A questa forza, queer instoricismo apporta una deconstruzione anche delle categorie da cui apprendiamo la differenza tra il passato ed il presente, una continuazione ed una rottura, una identicità ed una differenza, un “noi” e “loro.” Il problema più tenace: come ci fa pensare un instoricismo né storicista né astorico.

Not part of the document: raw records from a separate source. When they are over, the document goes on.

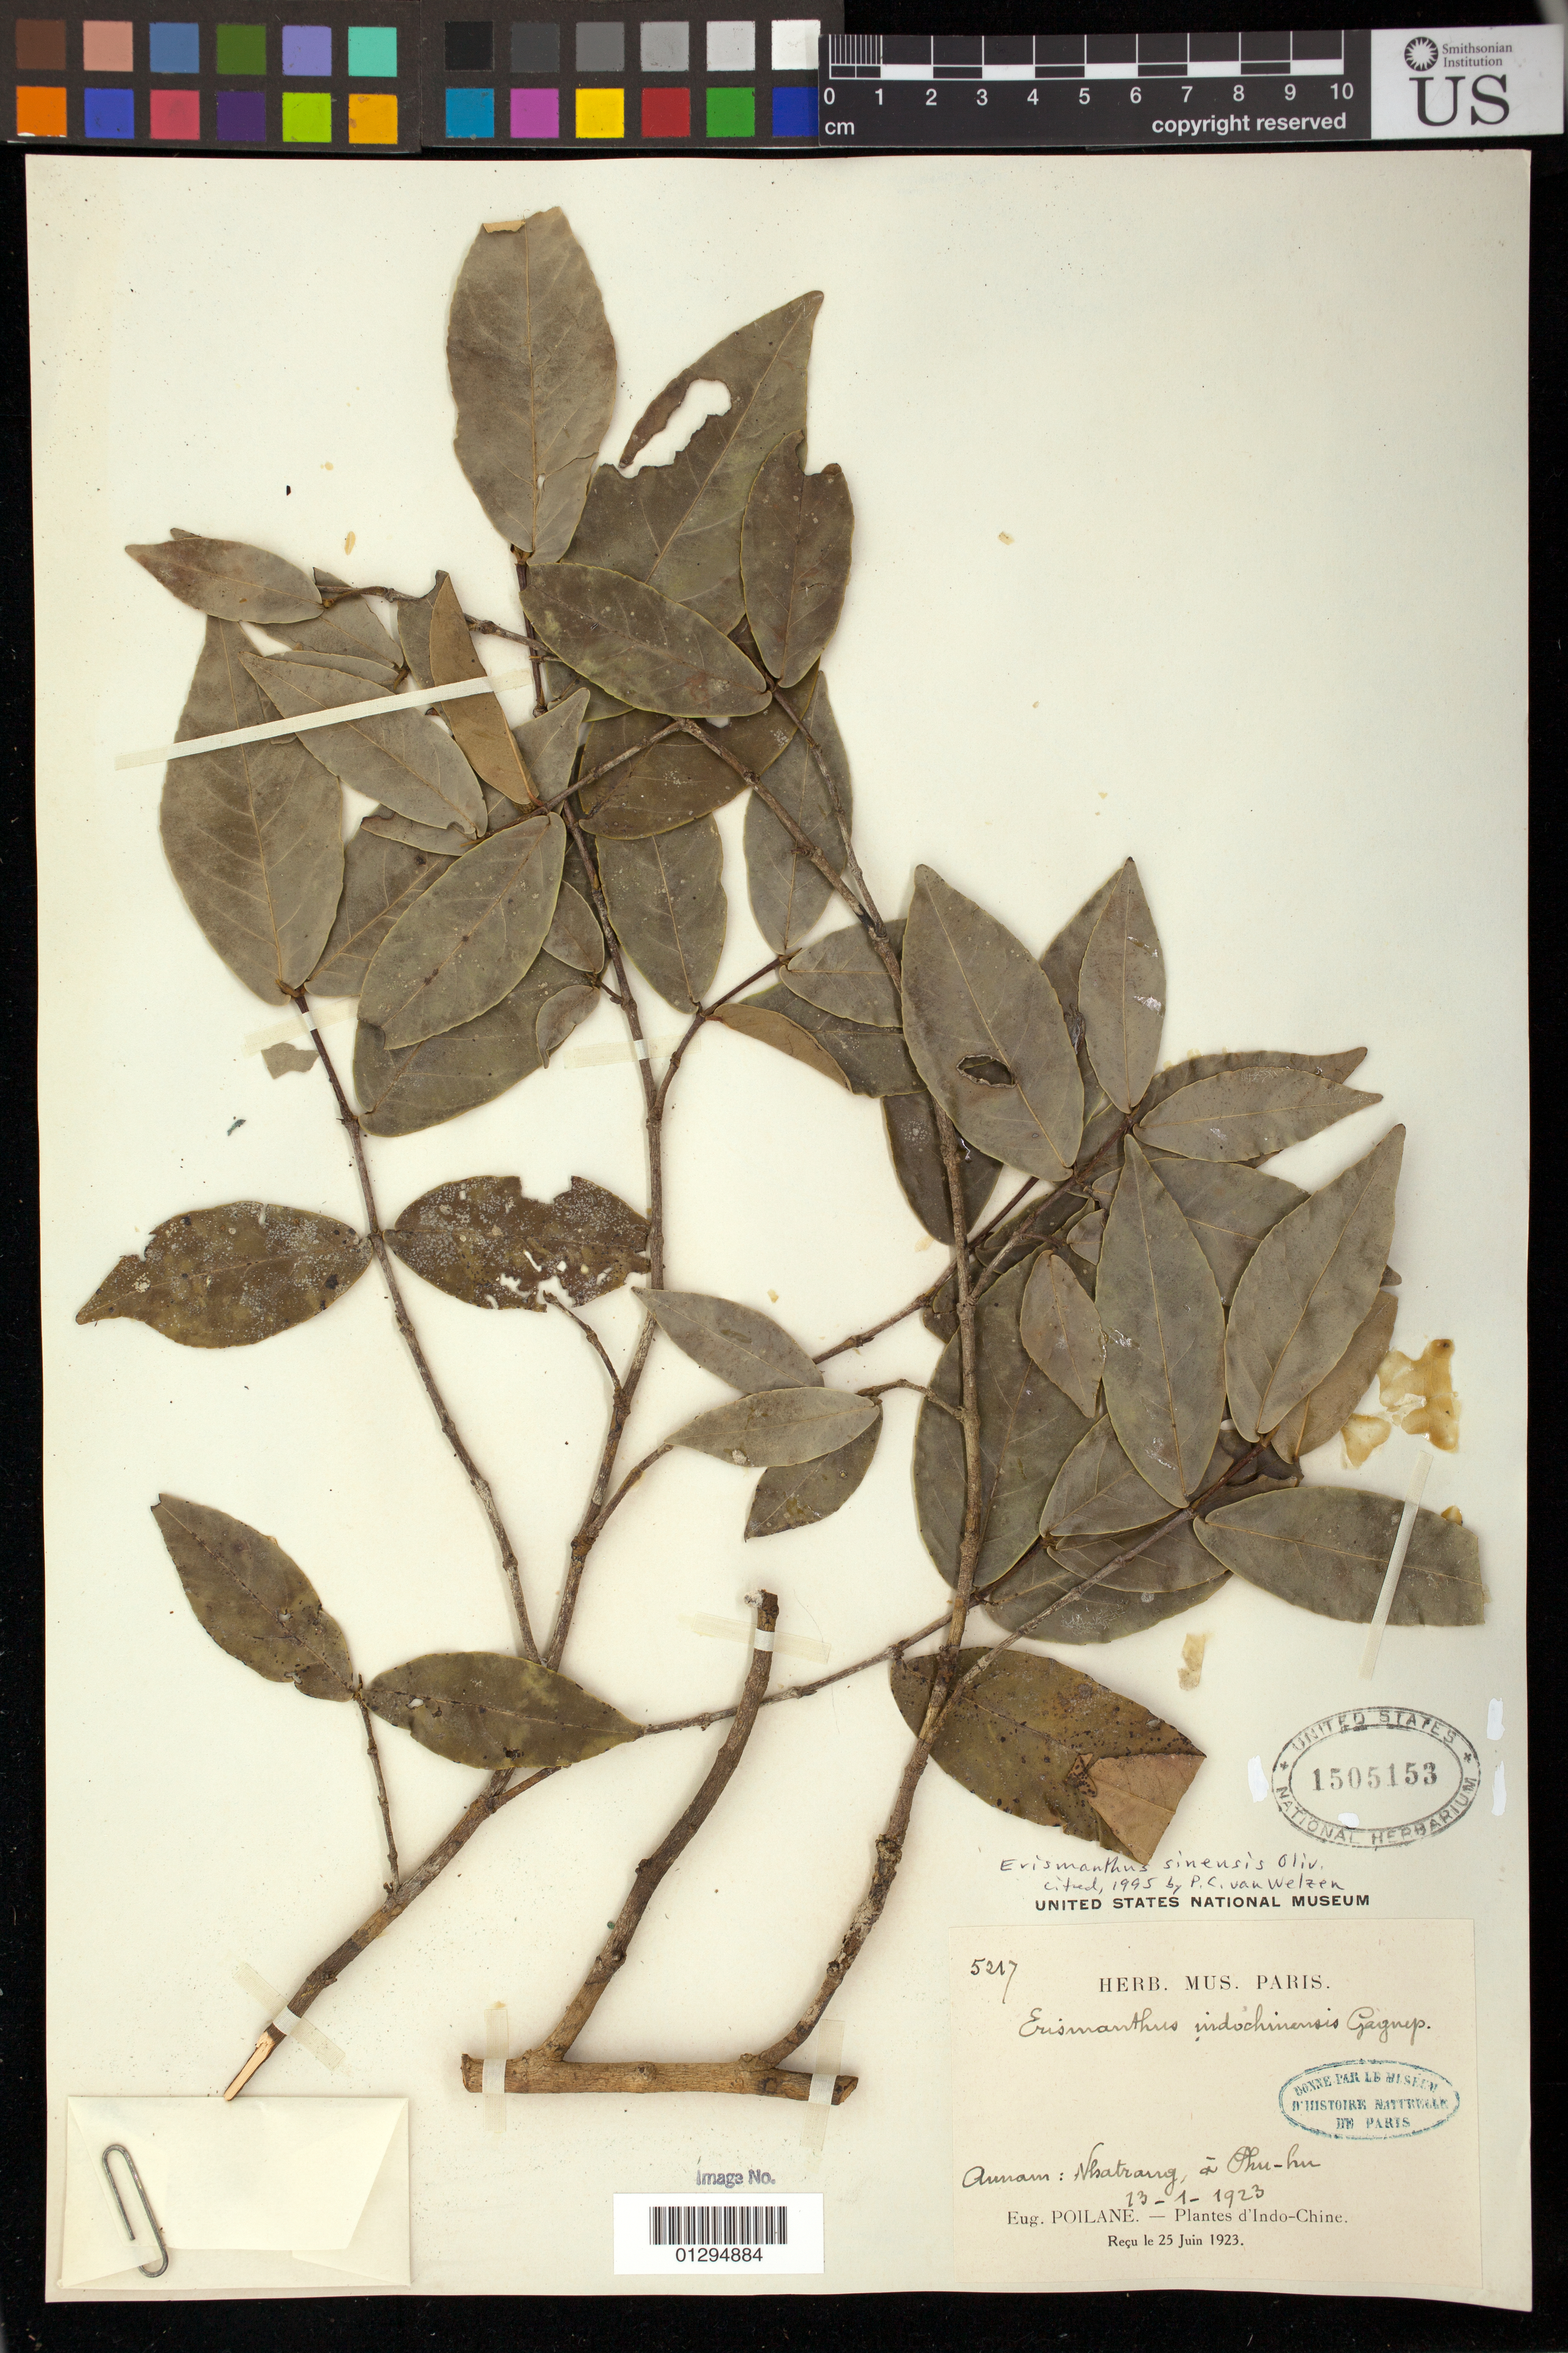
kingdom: Plantae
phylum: Tracheophyta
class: Magnoliopsida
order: Malpighiales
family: Euphorbiaceae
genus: Erismanthus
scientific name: Erismanthus sinensis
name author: Oliv.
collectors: E. Poilane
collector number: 5217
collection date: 1923-01-13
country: Vietnam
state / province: Khanh Hoa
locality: Annam: Nhatraing, à Phu-hu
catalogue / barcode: US 1505153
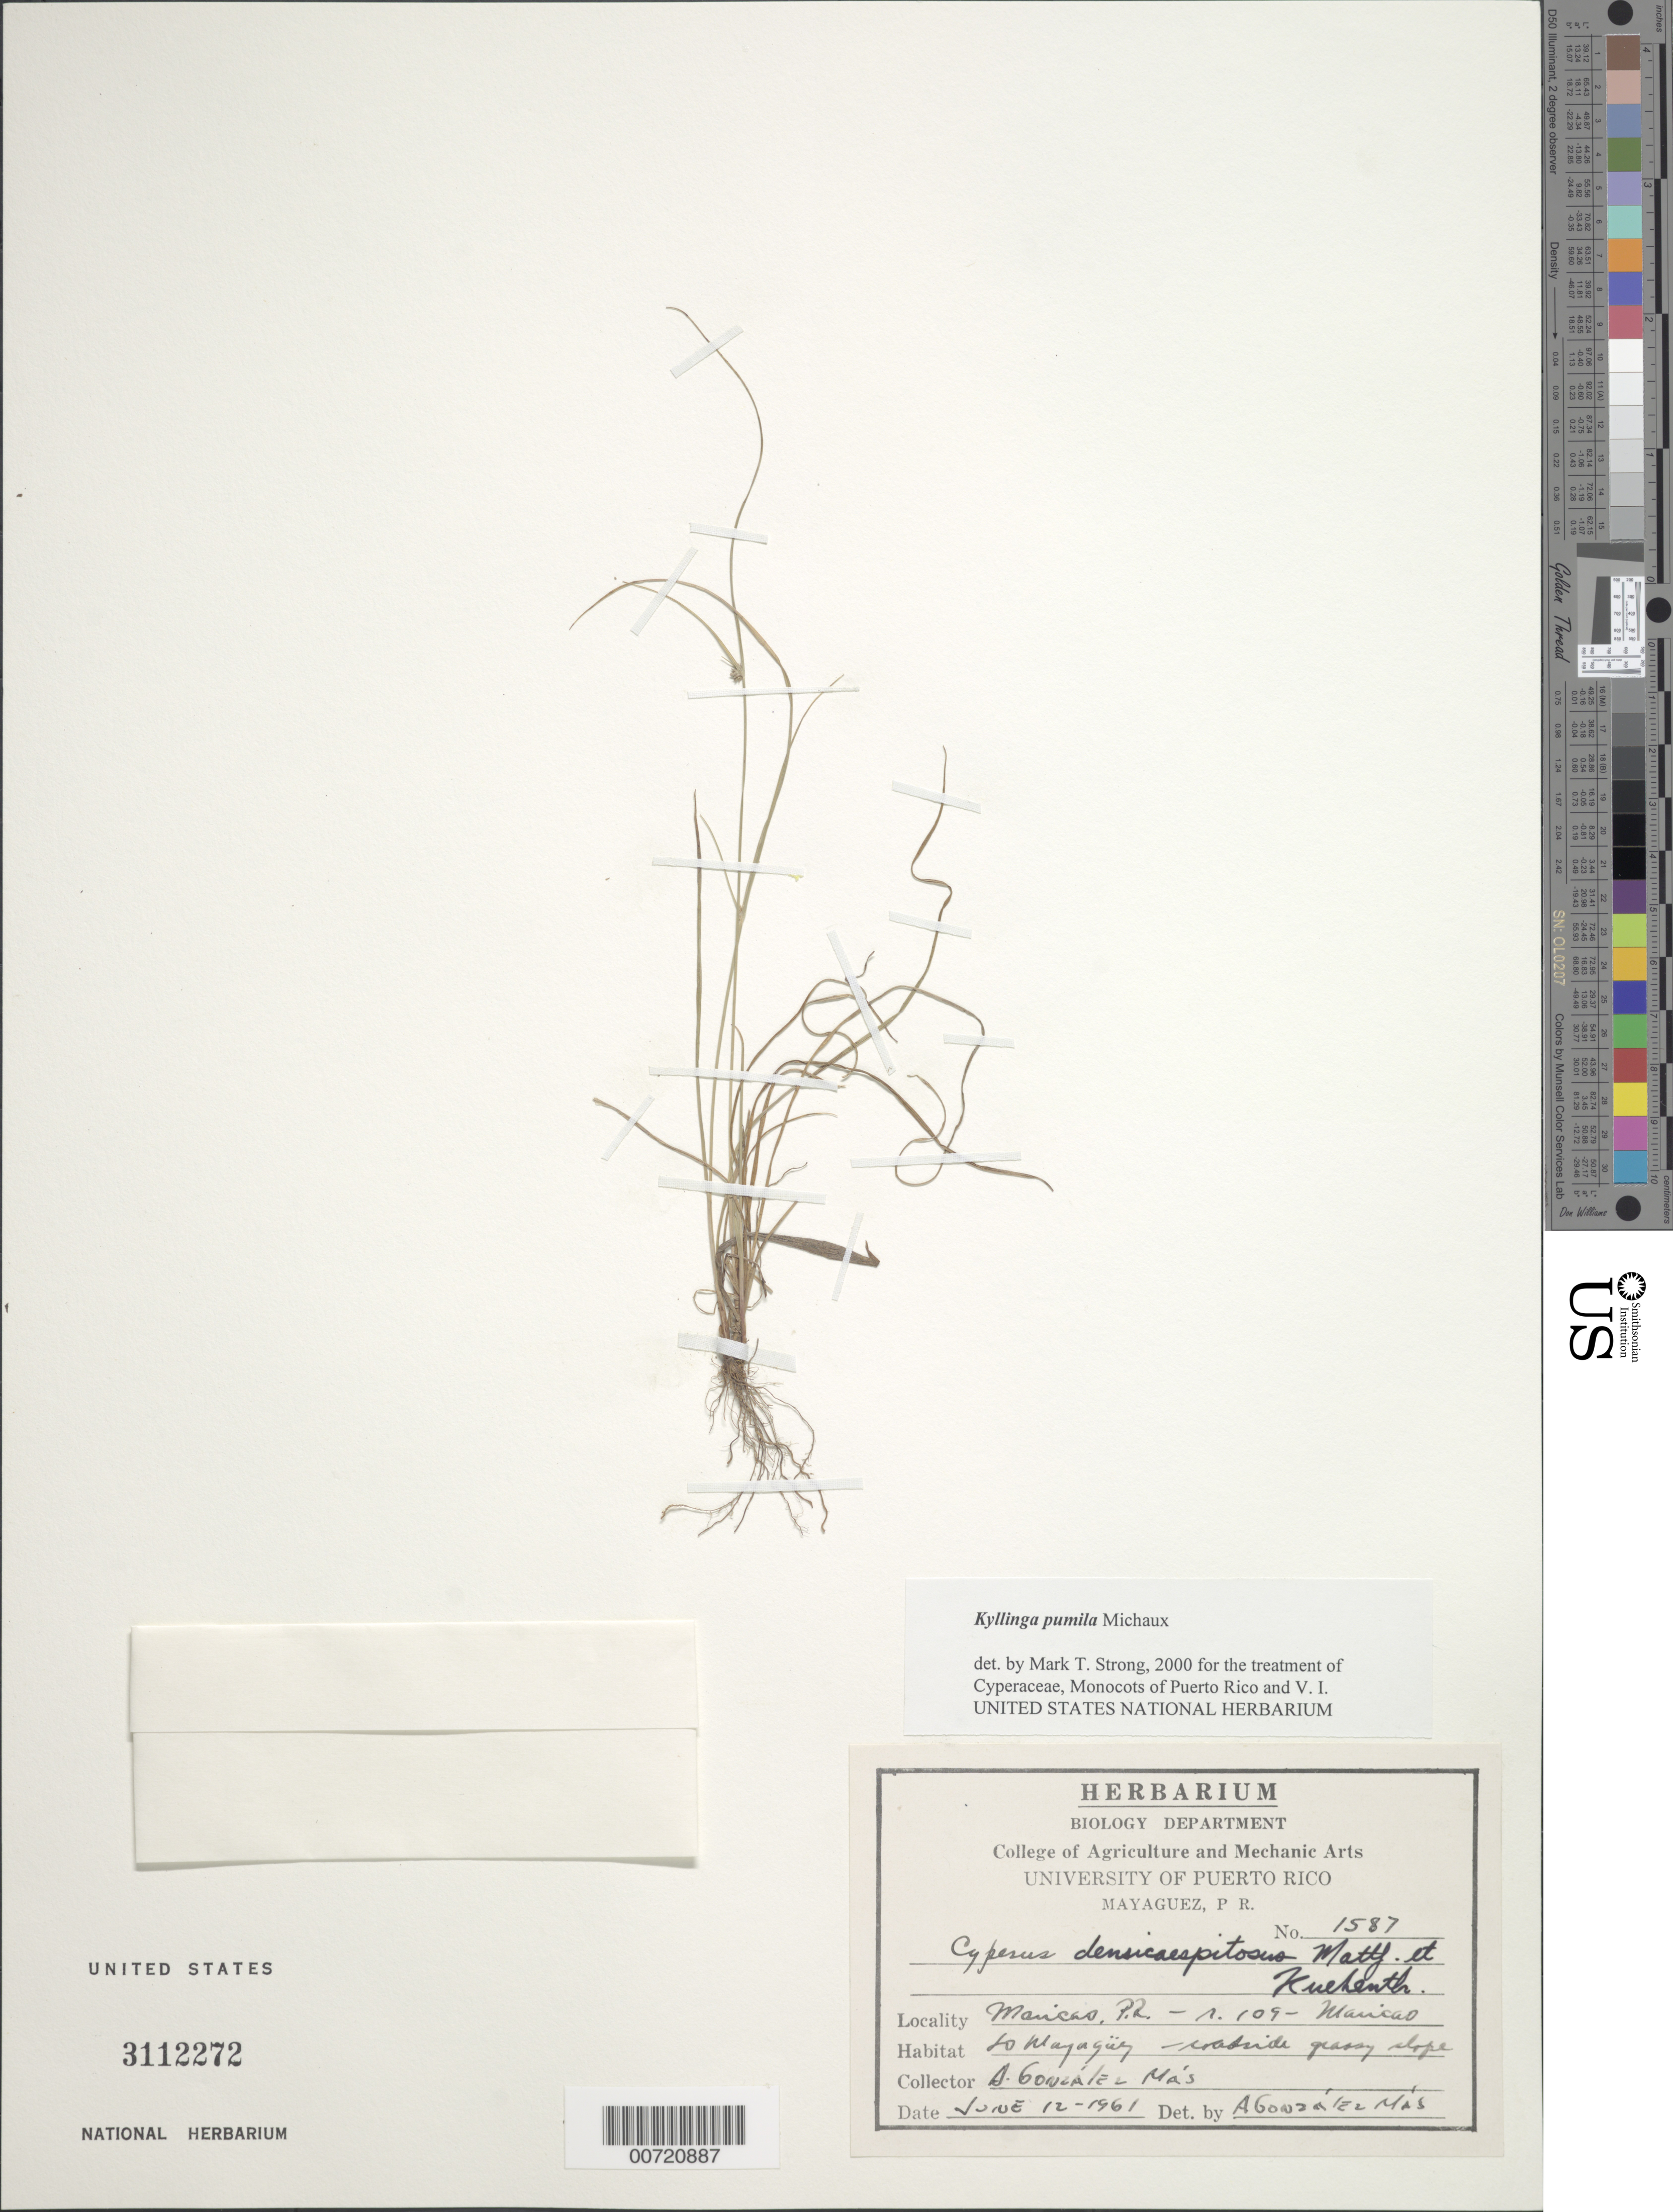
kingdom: Plantae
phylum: Tracheophyta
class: Liliopsida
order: Poales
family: Cyperaceae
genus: Cyperus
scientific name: Cyperus hortensis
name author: (Salzm. ex Steud.) Dorr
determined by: Strong, Mark T., (BOT), Smithsonian Institution - National Museum of Natural History (UNITED STATES)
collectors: A. González Más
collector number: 1587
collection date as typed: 12 Jun 1961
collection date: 1961-06-12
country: Puerto Rico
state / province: Maricao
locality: Maricao: Rd. 109, Maricao to Mayagüez.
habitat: Roadside, grassy slope.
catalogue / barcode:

Oggi, il nodo di questo problema è come scrivere una storia della differenza precisa tra un genere moderno e una sessualità moderna meno un telos – un problema lasciato in eredità a noi nella concezione della modernità stessa.
Friedrich Nietzsche, Walter Benjamin, Michel Foucault, Hayden White, Gayatri Spivak – questi sono alcuni dei nomi associati con la genealogia di queer instoricismo. Mantenere un difficile e contingente equilibrio tra la continuità e la discontinuità, il “residuo” e “l’emergente,” queer instoricismo cerca di pensare alla storia meno teleologica. In un senso, è una continuazione della storia critica di Nietzsche (contra cui postulò la storia monumentale e la storia antiquaria). Sebbene questa formulazione rischia una teleologia, dato la tendenza di coloro che praticano queer teoria di rivendicare la critica avanguardia critica, (e l’imputazione che queer theory è anglosassone,) in questo momento, credo che valga la pena di rischiare una teleologia per situare questi dibattiti in un contesto trans-globale e trans-disciplinare. (Un’altra motivazione: nel presente, i dibattiti rischiano di essere fossilizzati su un passagio in La Storia di sessualità di Foucault, a scapito della influenza del suo saggio “Nietzsche/genealoria/storia.” In questo passaggio, Foucault notò la differenza tra il sodomita e l’omossessuale come un’inversione di genere. Mi sembra che questa formulazione non sia stato un’affermazione di una rottura assoluta, ma una che non ne cattura la complessità della sessualità in questo momento, e infatti Foucault ebbe una tendenza di giocare con il tempo in cui la società disciplinare “emerse”; sia L’Illuminzaione, sia il Novecento, e nella sua genealogia del queer, Bernini ha tracciata una linea tra la filosofia dello stato moderno di Hobbes ed il concetto di biopolitica di Foucault; 158-59)
Ma, negli Stati Uniti, il queer instoricismo è anche una risposta al “new historicism” di Steven Greenblatt (per esempio), che si impegna nell’esplorazione della storia via la letteratura. Il dibattito instoricismo è fra quelli nelle discipline di Literary and Cultural Studies (e non la storia), e questi dibattiti si trattano del Rinascimento, la distanza temporale da cui sforzo una sorta di impegno immaginario con il passato. La mancanza dell’evidenza materiale del Rinascimento ci costringe a minare la letteratura (e l’arte) per una conoscenza del passato. Il queer instoricismo è anche una esplorazione critica del “new historicism” e le sue pretese di controllare il passato nel atto di renderlo “saputo,” anche se attraverso la letteratura.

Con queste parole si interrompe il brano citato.